Saturday, April 18, 2009


To say I am a bond person.
I'm not trying to say i believe in only one type of investment and despise all other types of investment as decorated ponzi schemes.
a bond person has a different attitude toward money and a different theory about how to invest money.
a bond person focuses on relationships. The relationship with the investment advisor. The investment advisor's relationship with his bond desk. The bond desk's relationship with the Financial Institution. I look at the investment advisor's relationship with other clients and other advisors.
I study all these relationships because their nature will determine the choices that are made available to me when i am considering where to invest my money.
If all of these previously mentioned relationships are constructive, open and clear, than i can be confident i will invest my money in something considered 'investment grade' at an attractive yield and will have the highest priority in the corporate structure (only below pensioners) when it comes to having my distribution paid in full and receiving all of my money back on the maturity date.

That last point, receiving all of my money back on the maturity date. That is such a wonderful feeling. Knowing that I let an investment-grade company borrow my money, they paid me better interest than any bank GIC, and they paid every single penny back by the date they said they would. I truly believe investors have lost sight of this empowering aspect of fixed-income investing.

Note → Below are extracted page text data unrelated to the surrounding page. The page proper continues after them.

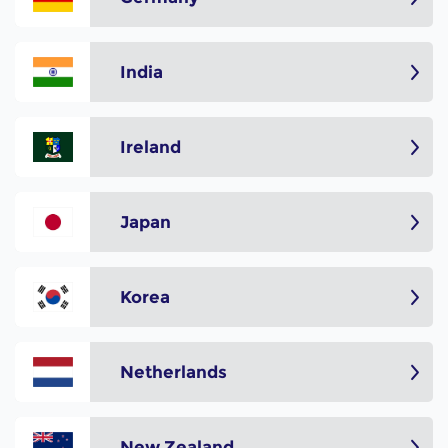
India
Ireland
Japan
Korea
Netherlands
New Zealand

Rather than looking forward to the repayment of capital, it is seen as a burden. Having to choose a new investment vehicle that was capable of earning as generous a return might be impossible.
This has been the attitude sold to the small investor. The sense of urgency, the additional pressure of 'missing' some opportunity. and the famous 'buy and hold' strategy that liberates you from ever having your capital being returned to you (unless you hold for long enough that your distributions eventually exceed your total original investment sum).

my point is, everyone has a context which makes certain investment products appealing and others unappealing. There is nothing intrinsically right or wrong, good or bad about stocks, mutual funds, hedge funds. They serve a valid purpose for those who are interested. This doesn't change the fact that virtually all Canadians who look to save and invest their money participate in the fixed-income market. But i admit it's also fair to say just as many use the equity market for largely the same reasons.

Ultimately, this leads me to an observation: Small investors expend a great deal of energy trying to determine the appropriate price of a stock and are willing to use great energy to discover and devise principals, formulas, methods and strategies that attempt to consistently provide advantageous 'stock picks' that yield annual returns well about market averages.
History has unfortunately shown that when markets everywhere drop, no one is safe.

My experience shows me, that with a concentrated effort on understanding the Canadian bond market, and building a positive, informed relationship with your advisor- making sure they work with a large, reputable financial institution; You can avoid dealing with large investments in mutual funds, index funds or equities, and still earn a stable and in no way 'locked in' average cash return of approximately 5%. A laddered portfolio provides the opportunity of having appoximately 5% of your invested principal coming due roughly every 6 months. This allows you several regular opportunities to find bonds that are still considered investment grade but offer attractive yields of 7-9%. A good advisor, who understands your interest in corporate bonds will help you find these bonds when they're available. But you have to ask about the turnover in inventory. The bond desk is like a supermarket and if you want something specific the best way to get it is to ask.

this is not to say i hate buying common shares. I simply view all its actions, up or down, to be part of the highly volatile nature of the stock market.

I have expressed that i feel the stock market is run by big boys (sovereign wealth funds, mutual funds, pension funds, hedge funds, insurance companies) that control billions of dollars in trades on a day by day basis.

WEll, the exact same is true of the fixed income market. the vast majority of trades are run by the big boys of government institutions, pensions funds, insurance companies, etc. the crucial difference is that your investments in the fixed income market at least have a promise to repay 100% of your capital by a specific date.

If you put a lot of your money in picking stocks and mutual funds, your money is eventually always in someone else's hands. Worse still, no advisor ever advises to sell. If it's down, it's not a loss because it's only a loss if you realize it. So don't ever sell it. If it's up, great let the magic of compounding work for you. So don't ever sell it.

The little guy trades either stocks or bonds in the wake of the big guys. If this is reality, i'd rather take the option that offers a guarantee to pay back my principal.

this is just my views on stocks vs. bonds. i'm open to what other people think.